◆ WHAT TO PRODUCE
From the forum thread below about Kalydeco, list every drug or treatment that is named.

I am pancreatic sufficient and really hope I will get to try Kalydeco one day in a not to distant future. I live in Sweden, so off label isn't a possibility here.
I also wonder weither the phase 3 you are refering to here with heterozygote deltas will be proof enough for the FDA or EMA to approve Kalydeco for residual/splicing mutations that dont have a delta on the other allele? My other mutations is a nonsense mutation but Ataluren doesn't even remotely look as promising as the results from.the denver study.


I wish I had the answers to your questions. I can’t figure out why they left out some of the mutations from the Denver study or why they chose to limit the inclusion criteria to specific mutations instead of also including those that had clinical evidence of residual function like you. The study is finally closed and March 2017 is when they are projecting the final collection date for primary outcome measure. I’m not sure what the timeline will be after this. Hopefully, data is analyzed quickly and FDA passes. I’m not sure if they will pass for those not heterozygous for F508del. I’m hoping they will, theorizing that since F508del doesn’t respond to Kalydeco, those in study that responded to Kalydeco alone were responsive because of their one residual function mutation. (there were 2 arms in study- comparing Kalydeco alone with 661+Kalydeco). Hoping they will include those with clinical evidence of residual function, but unfortunately, I think this is unlikely since that’s not how study was designed. So sad that those that have the potential to benefit, but don’t have specific mutations included, may not even have the chance to try.

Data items
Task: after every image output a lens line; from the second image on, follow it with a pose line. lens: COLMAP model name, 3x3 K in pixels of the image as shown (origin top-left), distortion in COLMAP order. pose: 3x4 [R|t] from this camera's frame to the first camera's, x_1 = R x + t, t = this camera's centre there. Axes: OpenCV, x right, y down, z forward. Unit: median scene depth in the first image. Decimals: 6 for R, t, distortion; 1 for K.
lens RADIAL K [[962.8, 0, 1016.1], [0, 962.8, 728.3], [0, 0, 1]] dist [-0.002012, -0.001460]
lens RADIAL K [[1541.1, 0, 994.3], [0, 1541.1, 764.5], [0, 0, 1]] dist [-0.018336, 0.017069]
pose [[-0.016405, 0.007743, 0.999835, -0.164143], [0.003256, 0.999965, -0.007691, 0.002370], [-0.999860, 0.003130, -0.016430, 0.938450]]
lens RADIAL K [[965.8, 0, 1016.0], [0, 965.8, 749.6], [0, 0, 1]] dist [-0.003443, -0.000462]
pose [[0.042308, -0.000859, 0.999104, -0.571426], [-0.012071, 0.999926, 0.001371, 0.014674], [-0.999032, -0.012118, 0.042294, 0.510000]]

◆ SOLVED PROBLEM
Kalydeco, Ataluren, 661